DEPUIS DIX ANS, IL EXISTE UN DYSFONCTIONNEMENT DANS LA STATISTIQUE CANTONALE

16 février 2019

Un dysfonctionnement vise depuis plus d’une décennie la statistique publique cantonale.

A la suite d’actes d’illégalité, l’objet a dû être communiqué aux instances compétentes de la République.

Le dysfonctionnement est potentiellement en train de devenir une affaire, dans la mesure où il y aurait une velléité de ne pas traiter ce dysfonctionnement.

Cependant, fort heureusement, cette situation est potentiellement en train d’être résolue par l’action de députés manifestement conscients des intérêts publics en jeu, au vu notamment de l’importance d’un bon fonctionnement de la statistique publique pour la République.

Des faits graves et précisément démontrés ont été dûment communiqués aux instances de surveillance du Parlement.

Conjointement, des procédés extrêmes (1) sont advenus dans le but manifeste de couvrir les actes précisément démontrés.

Dans leur forme et leur nature, ces procédés sont similaires à ceux généralement usités par les organisations claniques ou mafieuses pour couvrir violence et illégalité (2)

Par ces procédés, une administration publique a manifestement tenté de couvrir un dysfonctionnement majeur l’habitant (3).

 

Les pièces démontrant le dysfonctionnement affectant la statistique publique cantonale ont été dûment remises aux organes de surveillance du Parlement.

Il ne fait nul doute que ce dysfonctionnement, ainsi que les actes d’illégalité le formant, devra être traité par les organes de surveillance.

Dans un premier temps, certains députés n’ont pas immédiatement saisi la gravité des faits démontrés par les pièces remises aux organes du Parlement.

Un discussion s’en est suivie. Celle-ci a porté sur la Doctrine fondant la Haute surveillance (Organes de surveillance du Parlement).

En regard de cette doctrine, il a fort heureusement pu être constaté que la gravité des faits induit le traitement du dysfonctionnement par les organes de surveillance (4).

La gravité du dysfonctionnement justifie indubitablement l’action des organes de surveillance, si elles entendent préserver le bon fonctionnement des institutions de la République

 

Pas moins d’une dizaine d’agents administratifs ont leur nom inscrit sur les documents administratifs remis aux organes de surveillance pour dûment informer du dysfonctionnement.

 

Le fonctionnement de nos institutions est en jeu, à tout le moins si l’on estime  que le bon fonctionnement de la statistique publique dans la République est un élément-clef du bon fonctionnement de notre démocratie (5).

 

 

 

(1) Il semblerait que certains secteurs de la fonction publique cantonale ou communale utilisent la voie du licenciement pour ne pas avoir à traiter des faits graves. Le Verbiergate est à cet égard d’une gravité extrême. Rien ne dit en l’état que « la statistique cantonale  » ne rejoigne le cas de Gabriel Luisier. L’avenir rapproché dira ce qu’il en est de cette potentialité.

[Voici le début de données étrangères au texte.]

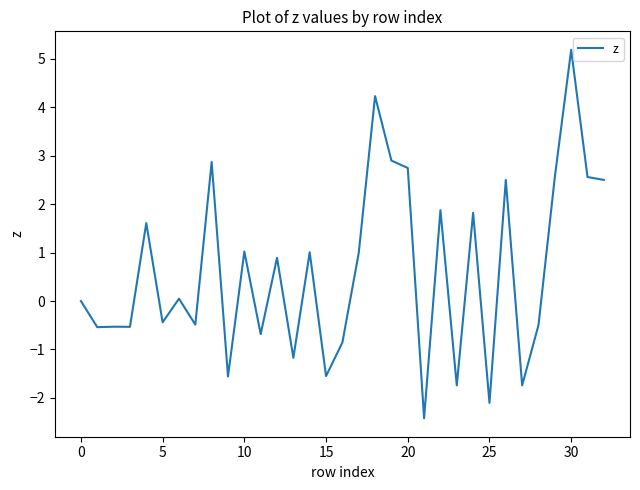

What is the maximum value shown in the chart?

5.2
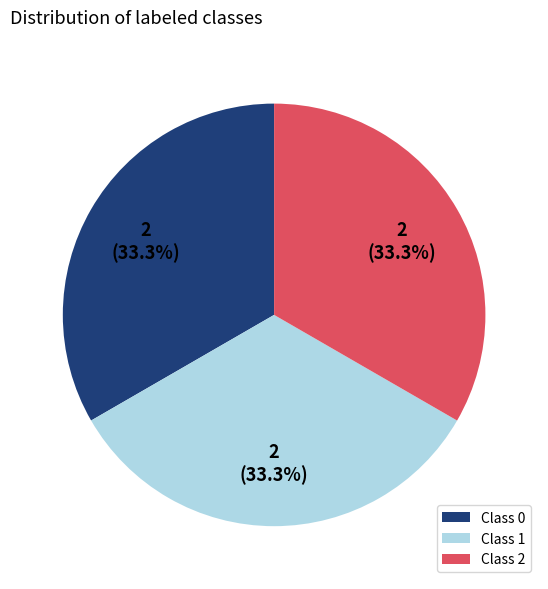

How many slices are in this pie chart?

3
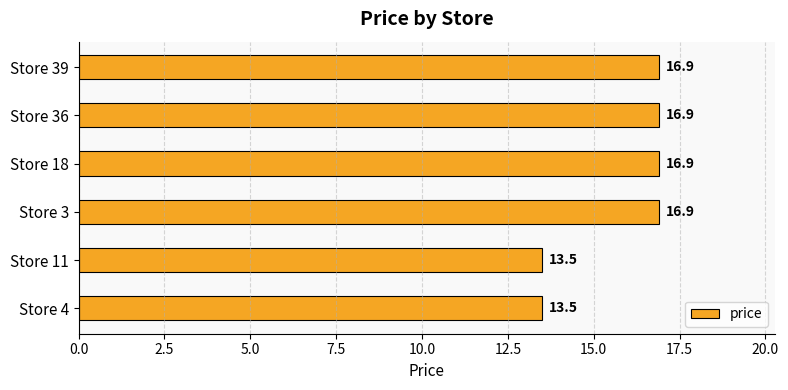

What is the difference between the second highest and minimum values?

3.4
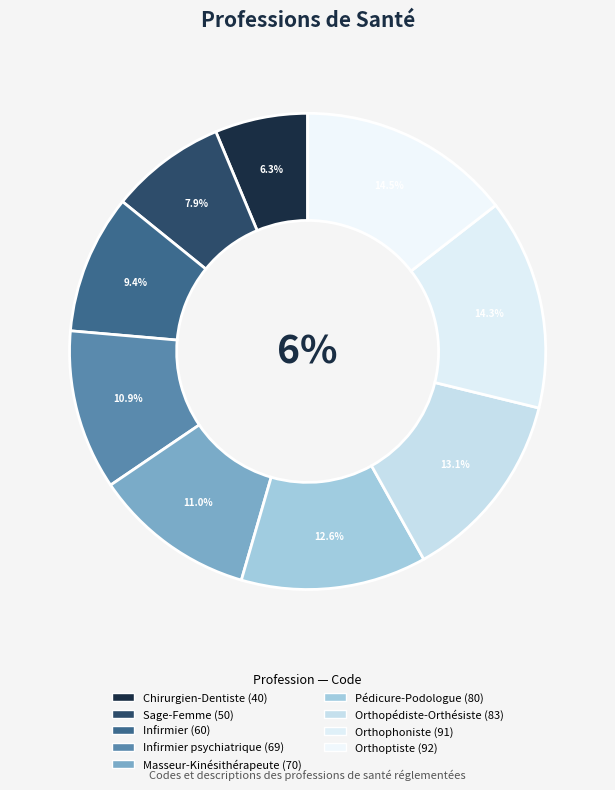

What is the smallest slice in the pie chart?

Chirurgien-Dentiste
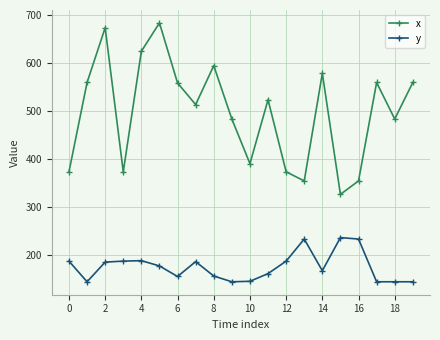

What is the difference between the maximum and minimum values in the y series?

92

(2) La clef USB, aujourd’hui en possession du ministère public, est à cet égard édifiante dans le cas du Verbiergate. Dans les deux cas, les citoyens éclairés espèrent une intervention « musclée » des autorités de surveillance, lesquelles semblent surtout vouloir ne pas ouvrir la porte pour ne pas avoir à connaître la couleur du plafond blanc.

(3) Plutôt que de le traiter, de le résoudre et de le corriger.

(4) Une hésitation semble encore saisir le législatif. Mais pourquoi hésiter ?

(5) La statistique publique inclut notamment la santé, l’environnement, la population, etc.

Stéphane Riand

Licencié en sciences commerciales et industrielles, avocat, notaire, rédacteur en chef de L'1Dex (1dex.ch).